November 7th, 2007 at 12:05 pm
I’ve just worked on a government funded website in the Northeast of England. We utilise UGC but each addition to the site is moderated to ensure the quality remains high. I think this is very important in terms of UGC.
November 7th, 2007 at 12:30 pm
People think that UGC is a myth because users are waiting for others to do it.
That’s the problem: people are lazy. Besides YouTube, UGC is hard to come by because people don’t want to take the time to do it.
Take Microsoft’s XNA platform for example. They were touting it to be a YouTube for games, yet there haven’t been any Xbox Live Arcade releases from the platform yet.
Another way to look at it is that UGC is all about getting attention. The problem: people are prideful and selfish. There are many great minds out there, but think if just a few of them collaborated for a single project.
A great example of this is the beginning stages of the iPhone’s unlocking for 3rd-party apps and for other mobile service providers. For a long time (internet-wise), the iPhone couldn’t be cracked because individuals competed with each other to be the first one to do it. Now, we see the “iPhone Dev Team” and their works.
I hope this has been some helpful insight.
November 7th, 2007 at 1:50 pm
There are many blog search sciripts looking for keywords in blog tags and then indexing them. This is bad in terms of utilizing others’ intellectual work. Yet this is good in terms of reaching more people.
November 7th, 2007 at 3:56 pm
Wordpress.com has some high quality written content and there’s 6 million pages indexed in Google.
I think that there is already a lot of high quality content created by users. People now watch user created video on YouTube over regular TV.
Still I don’t know if you can monetize it so well. Content is cheaper than ever before.
November 7th, 2007 at 4:24 pm
I think there’s a sort of “UGC blindness” coming about due to the usual culprits -media hype, knee-jerk reactions, and the bandwagon effect. I know I’m dismissing comment streams on general news articles and even tech product announcements. I also tend to skip out when threads go long and tedious.
That said, I’m producing ultra-high quality (hhh) UGC for you right now, so there’s apparently some mileage in it when the topics and my interests happen to align.
The more traditional publications are going to have an increasingly hard time integrating UGC. To do it properly, which is a euphemism for “keeping their advertisers’ brands polished and tarnish-free,” they are going to have to put a strong editorial staff on duty. Case in point:
http://www.miamiherald.com/news/miami_dade/story/295141.html
November 7th, 2007 at 10:05 pm
The feedback is terrific, hopefully over the next few weeks I can follow up on some of the comments.
November 8th, 2007 at 3:11 am
I think that people can ingnore the value of user generated content at thier own peril. The tremendous success of sites such Youtube are ample proof of this.
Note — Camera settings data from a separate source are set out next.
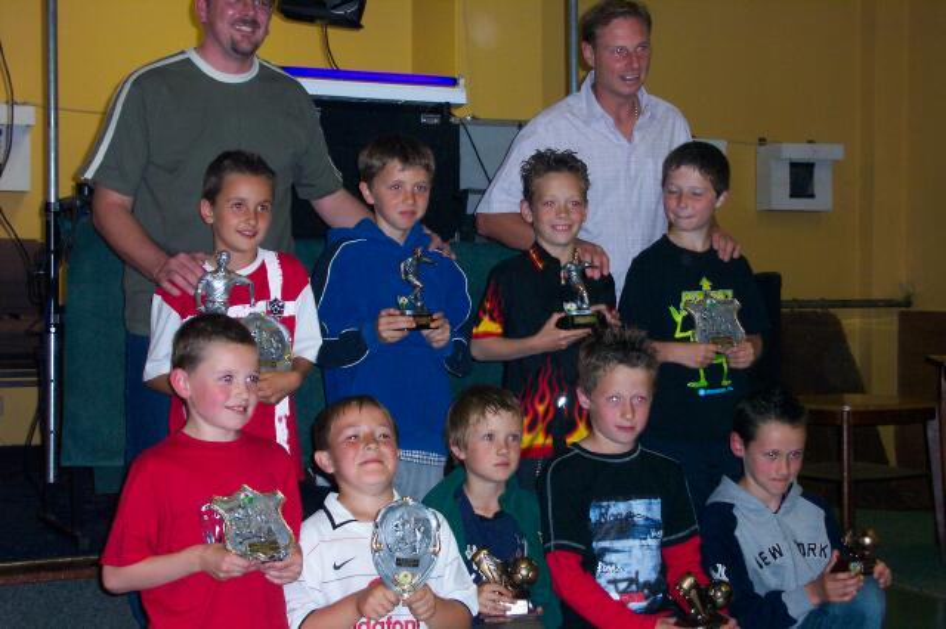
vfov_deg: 22.2
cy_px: 314
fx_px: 1602
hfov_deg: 32.9
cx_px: 473
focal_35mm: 61
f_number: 3.5
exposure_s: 1/45
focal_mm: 12.6
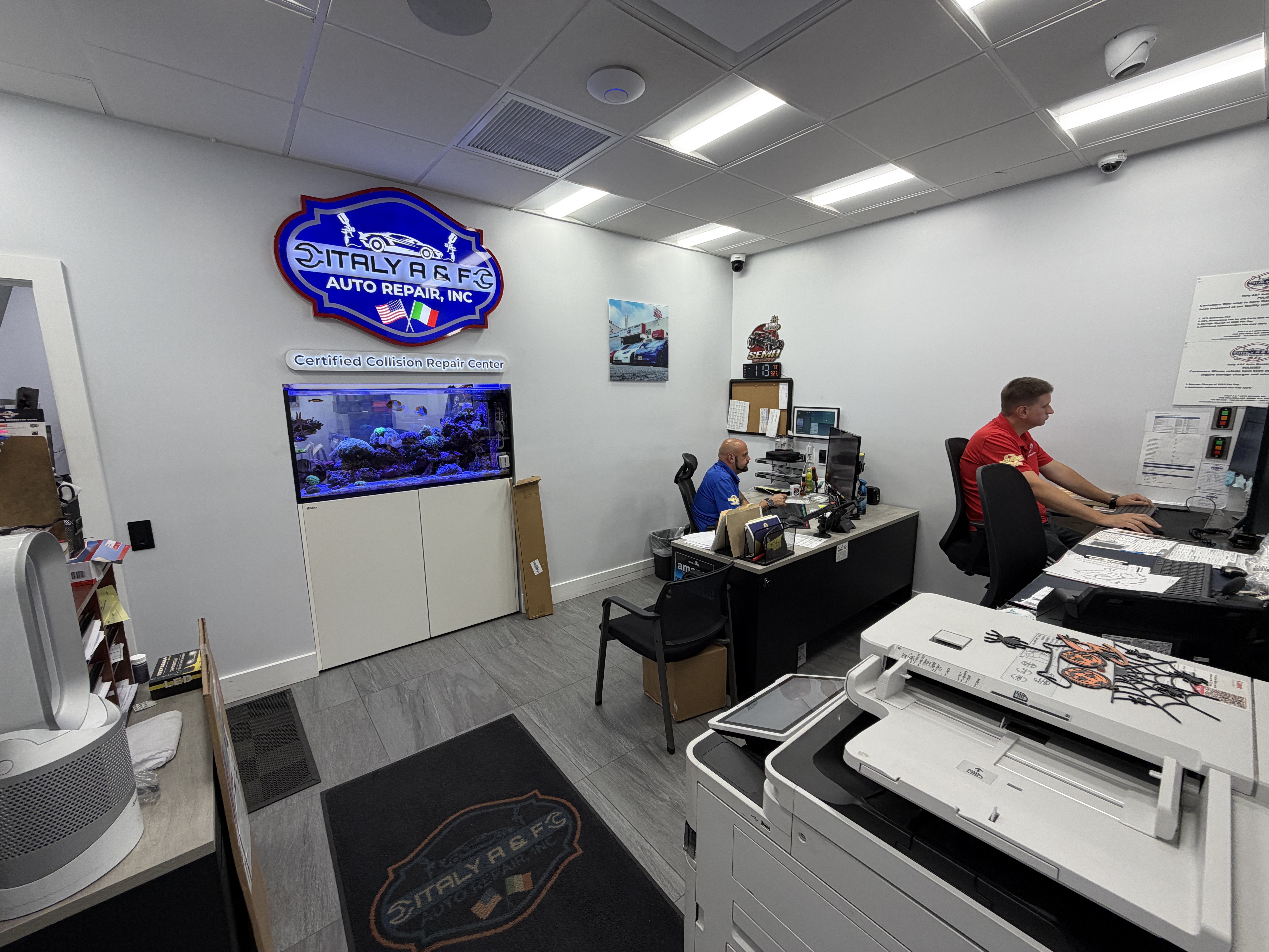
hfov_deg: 102.1
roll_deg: -0.3
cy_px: 476
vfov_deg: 85.7
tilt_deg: -10.2
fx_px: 513
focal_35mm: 14
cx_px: 634
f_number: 2.2
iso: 64
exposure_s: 1/120
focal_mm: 2.22
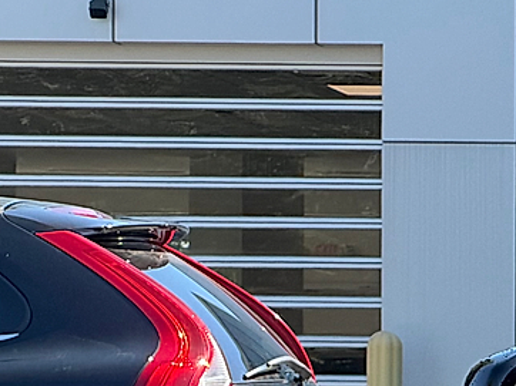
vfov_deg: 3.3
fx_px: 6584
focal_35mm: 442
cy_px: 654
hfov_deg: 4.4
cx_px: 1065
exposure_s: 1/208
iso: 50
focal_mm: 16.89
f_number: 2.8
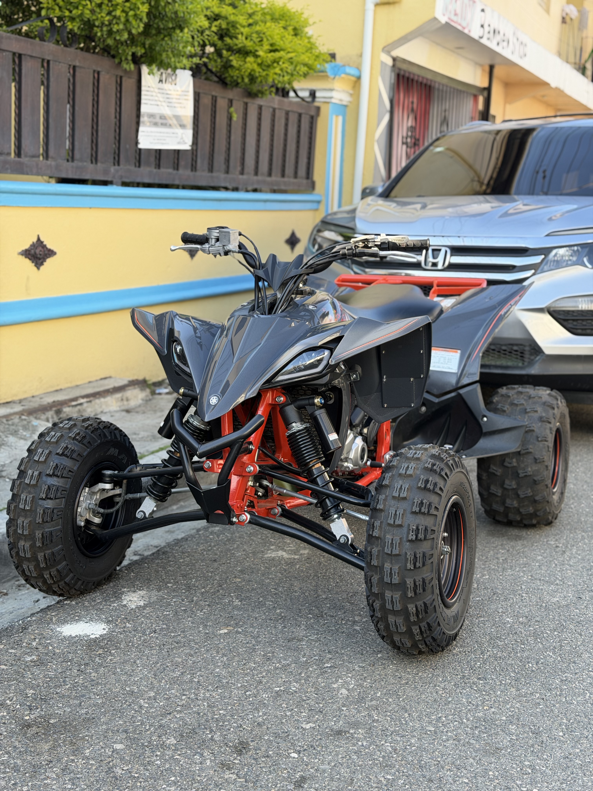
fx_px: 1096
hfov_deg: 30.3
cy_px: 396
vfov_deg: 39.7
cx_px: 296
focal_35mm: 48
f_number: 1.78
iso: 64
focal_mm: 6.76
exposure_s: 1/330
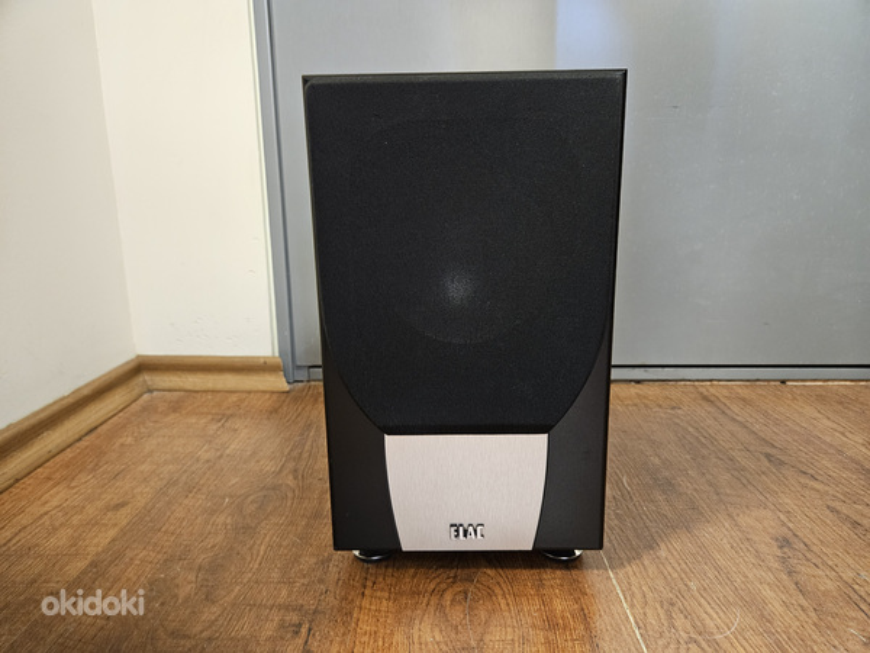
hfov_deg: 73.9
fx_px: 578
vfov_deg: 58.9
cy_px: 326
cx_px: 435
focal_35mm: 23
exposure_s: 1/33.3
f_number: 1.8
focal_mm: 5.4
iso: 500
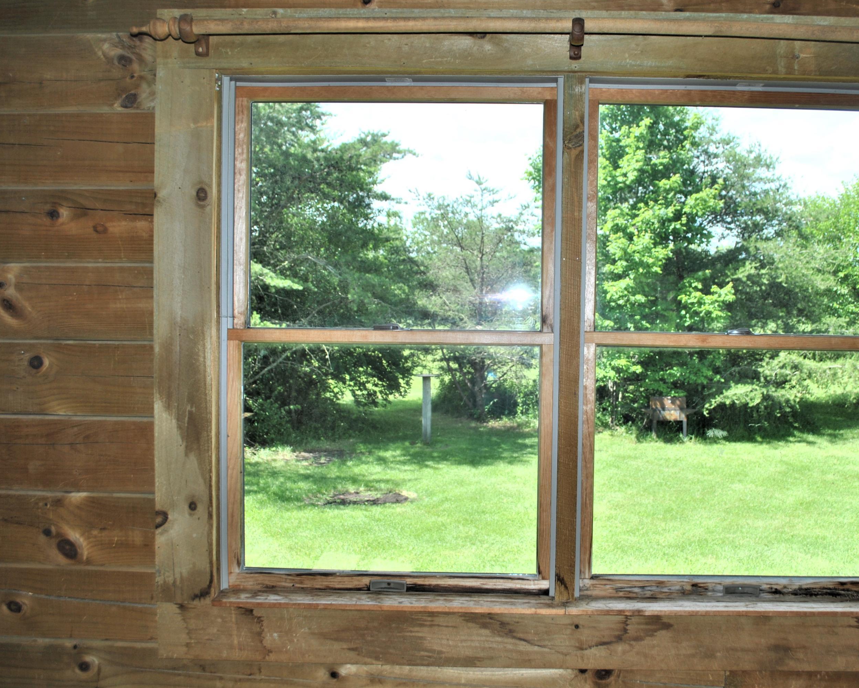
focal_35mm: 34
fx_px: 864
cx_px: 500
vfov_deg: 43.4
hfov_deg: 52.6
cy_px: 345
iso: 100
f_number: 5.6
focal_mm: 20
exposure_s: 1/200
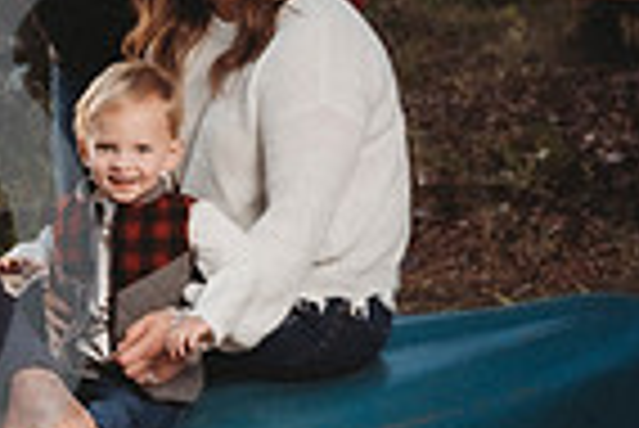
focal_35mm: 124
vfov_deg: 11.0
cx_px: -377
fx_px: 2203
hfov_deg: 15.0
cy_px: 88
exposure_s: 1/400
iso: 200
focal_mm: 29
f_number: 2.8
November 8th, 2007 at 3:32 am
UGC is great when done properly, look at wikipedia.
But UGC can work out bad when the userbase is lets say like with Digg, where there are too many apple and ubuntu fanboys.
November 10th, 2007 at 5:52 pm
I like and welcome UGC - Nick’s ad is a superb example. In one of those very random events, I met him at the Leopard launch! Pics and report here - http://theappleofmyi.com/blog/?p=1270
A really nice chap! Hope he does well!